Den grössten Verlust musste Volkswagen hinnehmen: Nach Bekanntwerden der Absprachen verlor die Aktie in nicht einmal zwei Handelstagen 3,89 Milliarden Euro an Marktkapitalisierung. Zum letzten Wochenstart ging es weiter abwärts. Volkswagen, BMW, und Daimler verloren am Montag jeweils zwischen 3,7 und 2,8 Prozent. Die einst so stolzen Autobauer gehören zu den grössten Verlierern im deutschen Leitindex Dax.

Schaden in Milliardenhöhe

In der Vergangenheit haben die Aktien deutscher Autoherstellern Anlegern oft Freude bereitet. Das könnte sich in den kommenden Monaten ändern. Anlegern, die direkt oder über einen Fonds in Aktien deutscher Autohersteller investiert sind, müssen mit Verlusten rechnen.

Die gesamte Branche steht wegen der Manipulation von Abgaswerten ohnehin unter Druck, der Kartell-Skandal könnte nun weitere Strafzahlungen nach sich ziehen. «Zusammen mit möglichen Schadenersatzforderungen von Automobilzulieferern und Autokäufern und inklusive des Imageschadens könnte der Schaden für die Autoproduzenten den Wert von zehn Milliarden Euro übersteigen», sagt Frank Schwope, Analyst der Nord LB.

Nichts für schwache Nerven

Strafen und Schadensersatzforderungen dürften die Konzerne finanziell wegstecken. Schwerer wiegt der erneute Imageschaden. Stefan Bratzel vom Center Of Automotive Management spricht von einem «Super-Gau für die Glaubwürdigkeit». Andere Marktbeobachter äusserten sich ähnlich. Die Valoren der deutschen Autohersteller haben schon seit Monaten Probleme: Seit Jahresbeginn beträgt der Kursverlust bei Daimler fast 14 Prozent, bei BMW steht ein Minus von 11,5 Prozent. Lediglich Volkswagen konnte ein kleines Plus von 0,6 Prozent erzielen. 

Manche Analysten trauen Volkswagen, BMW und Daimler zu, dass sie die erneute Krise überstehen. Sie empfehlen die Valoren zum Kauf. Bei Warburg Research stehen BMW und Daimler auf der Kaufen-Liste, BNP Paribas stuft den Volkswagen-Valor als aussichtsreich ein, ebenso Analyst Schwope von der Nord LB. Aktuell ist indes noch höchst unsicher, wie es weitergeht – und welche Blessuren die deutschen Autobauer davontragen werden. Nur sehr optimistische und nervenstarke Investoren sollten bei den Titeln jetzt zugreifen.

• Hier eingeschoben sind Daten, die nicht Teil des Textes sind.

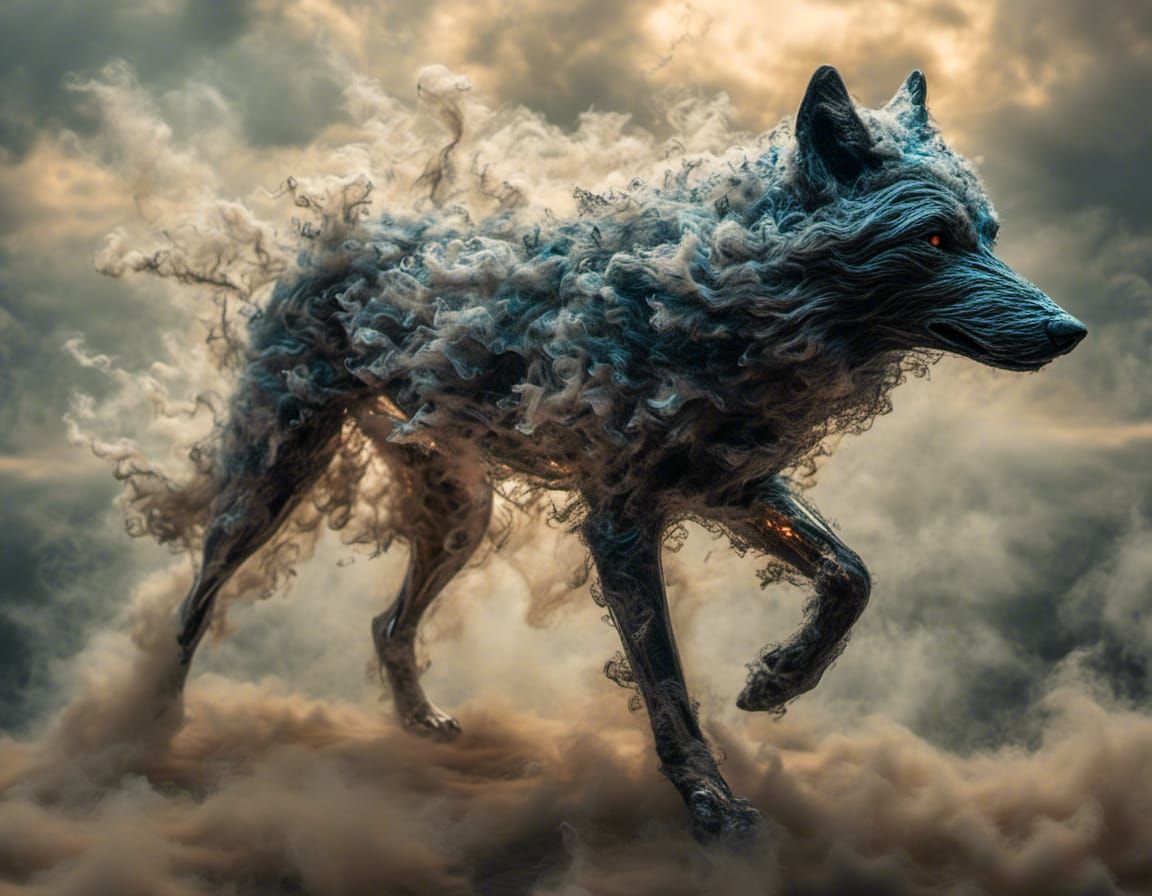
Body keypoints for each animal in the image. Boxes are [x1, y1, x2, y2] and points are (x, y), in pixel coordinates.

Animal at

Für Daimler spricht, dass die Stuttgarter als erste Selbstanzeiger womöglich straffrei aus dem Skandal herauskommen könnten.

Hersteller aus Übersee profitieren

Weniger zuversichtliche Anleger greifen besser zu Alternativen, beispielsweise zu Valoren ausländischer Fahrzeughersteller. In den vergangenen Wochen konnten nur wenige Branchenvertreter ein Plus erzielen – darunter die Hersteller Mitsubishi, Volvo und Tesla. Auch hier ist allerdings Vorsicht geboten: Denn der Kartell-Skandal um die deutschen Autobauer hat das Potenzial, die gesamte Branche in Mitleidenschaft zu ziehen und Automobilaktien in der Breite in die Tiefe zu reissen.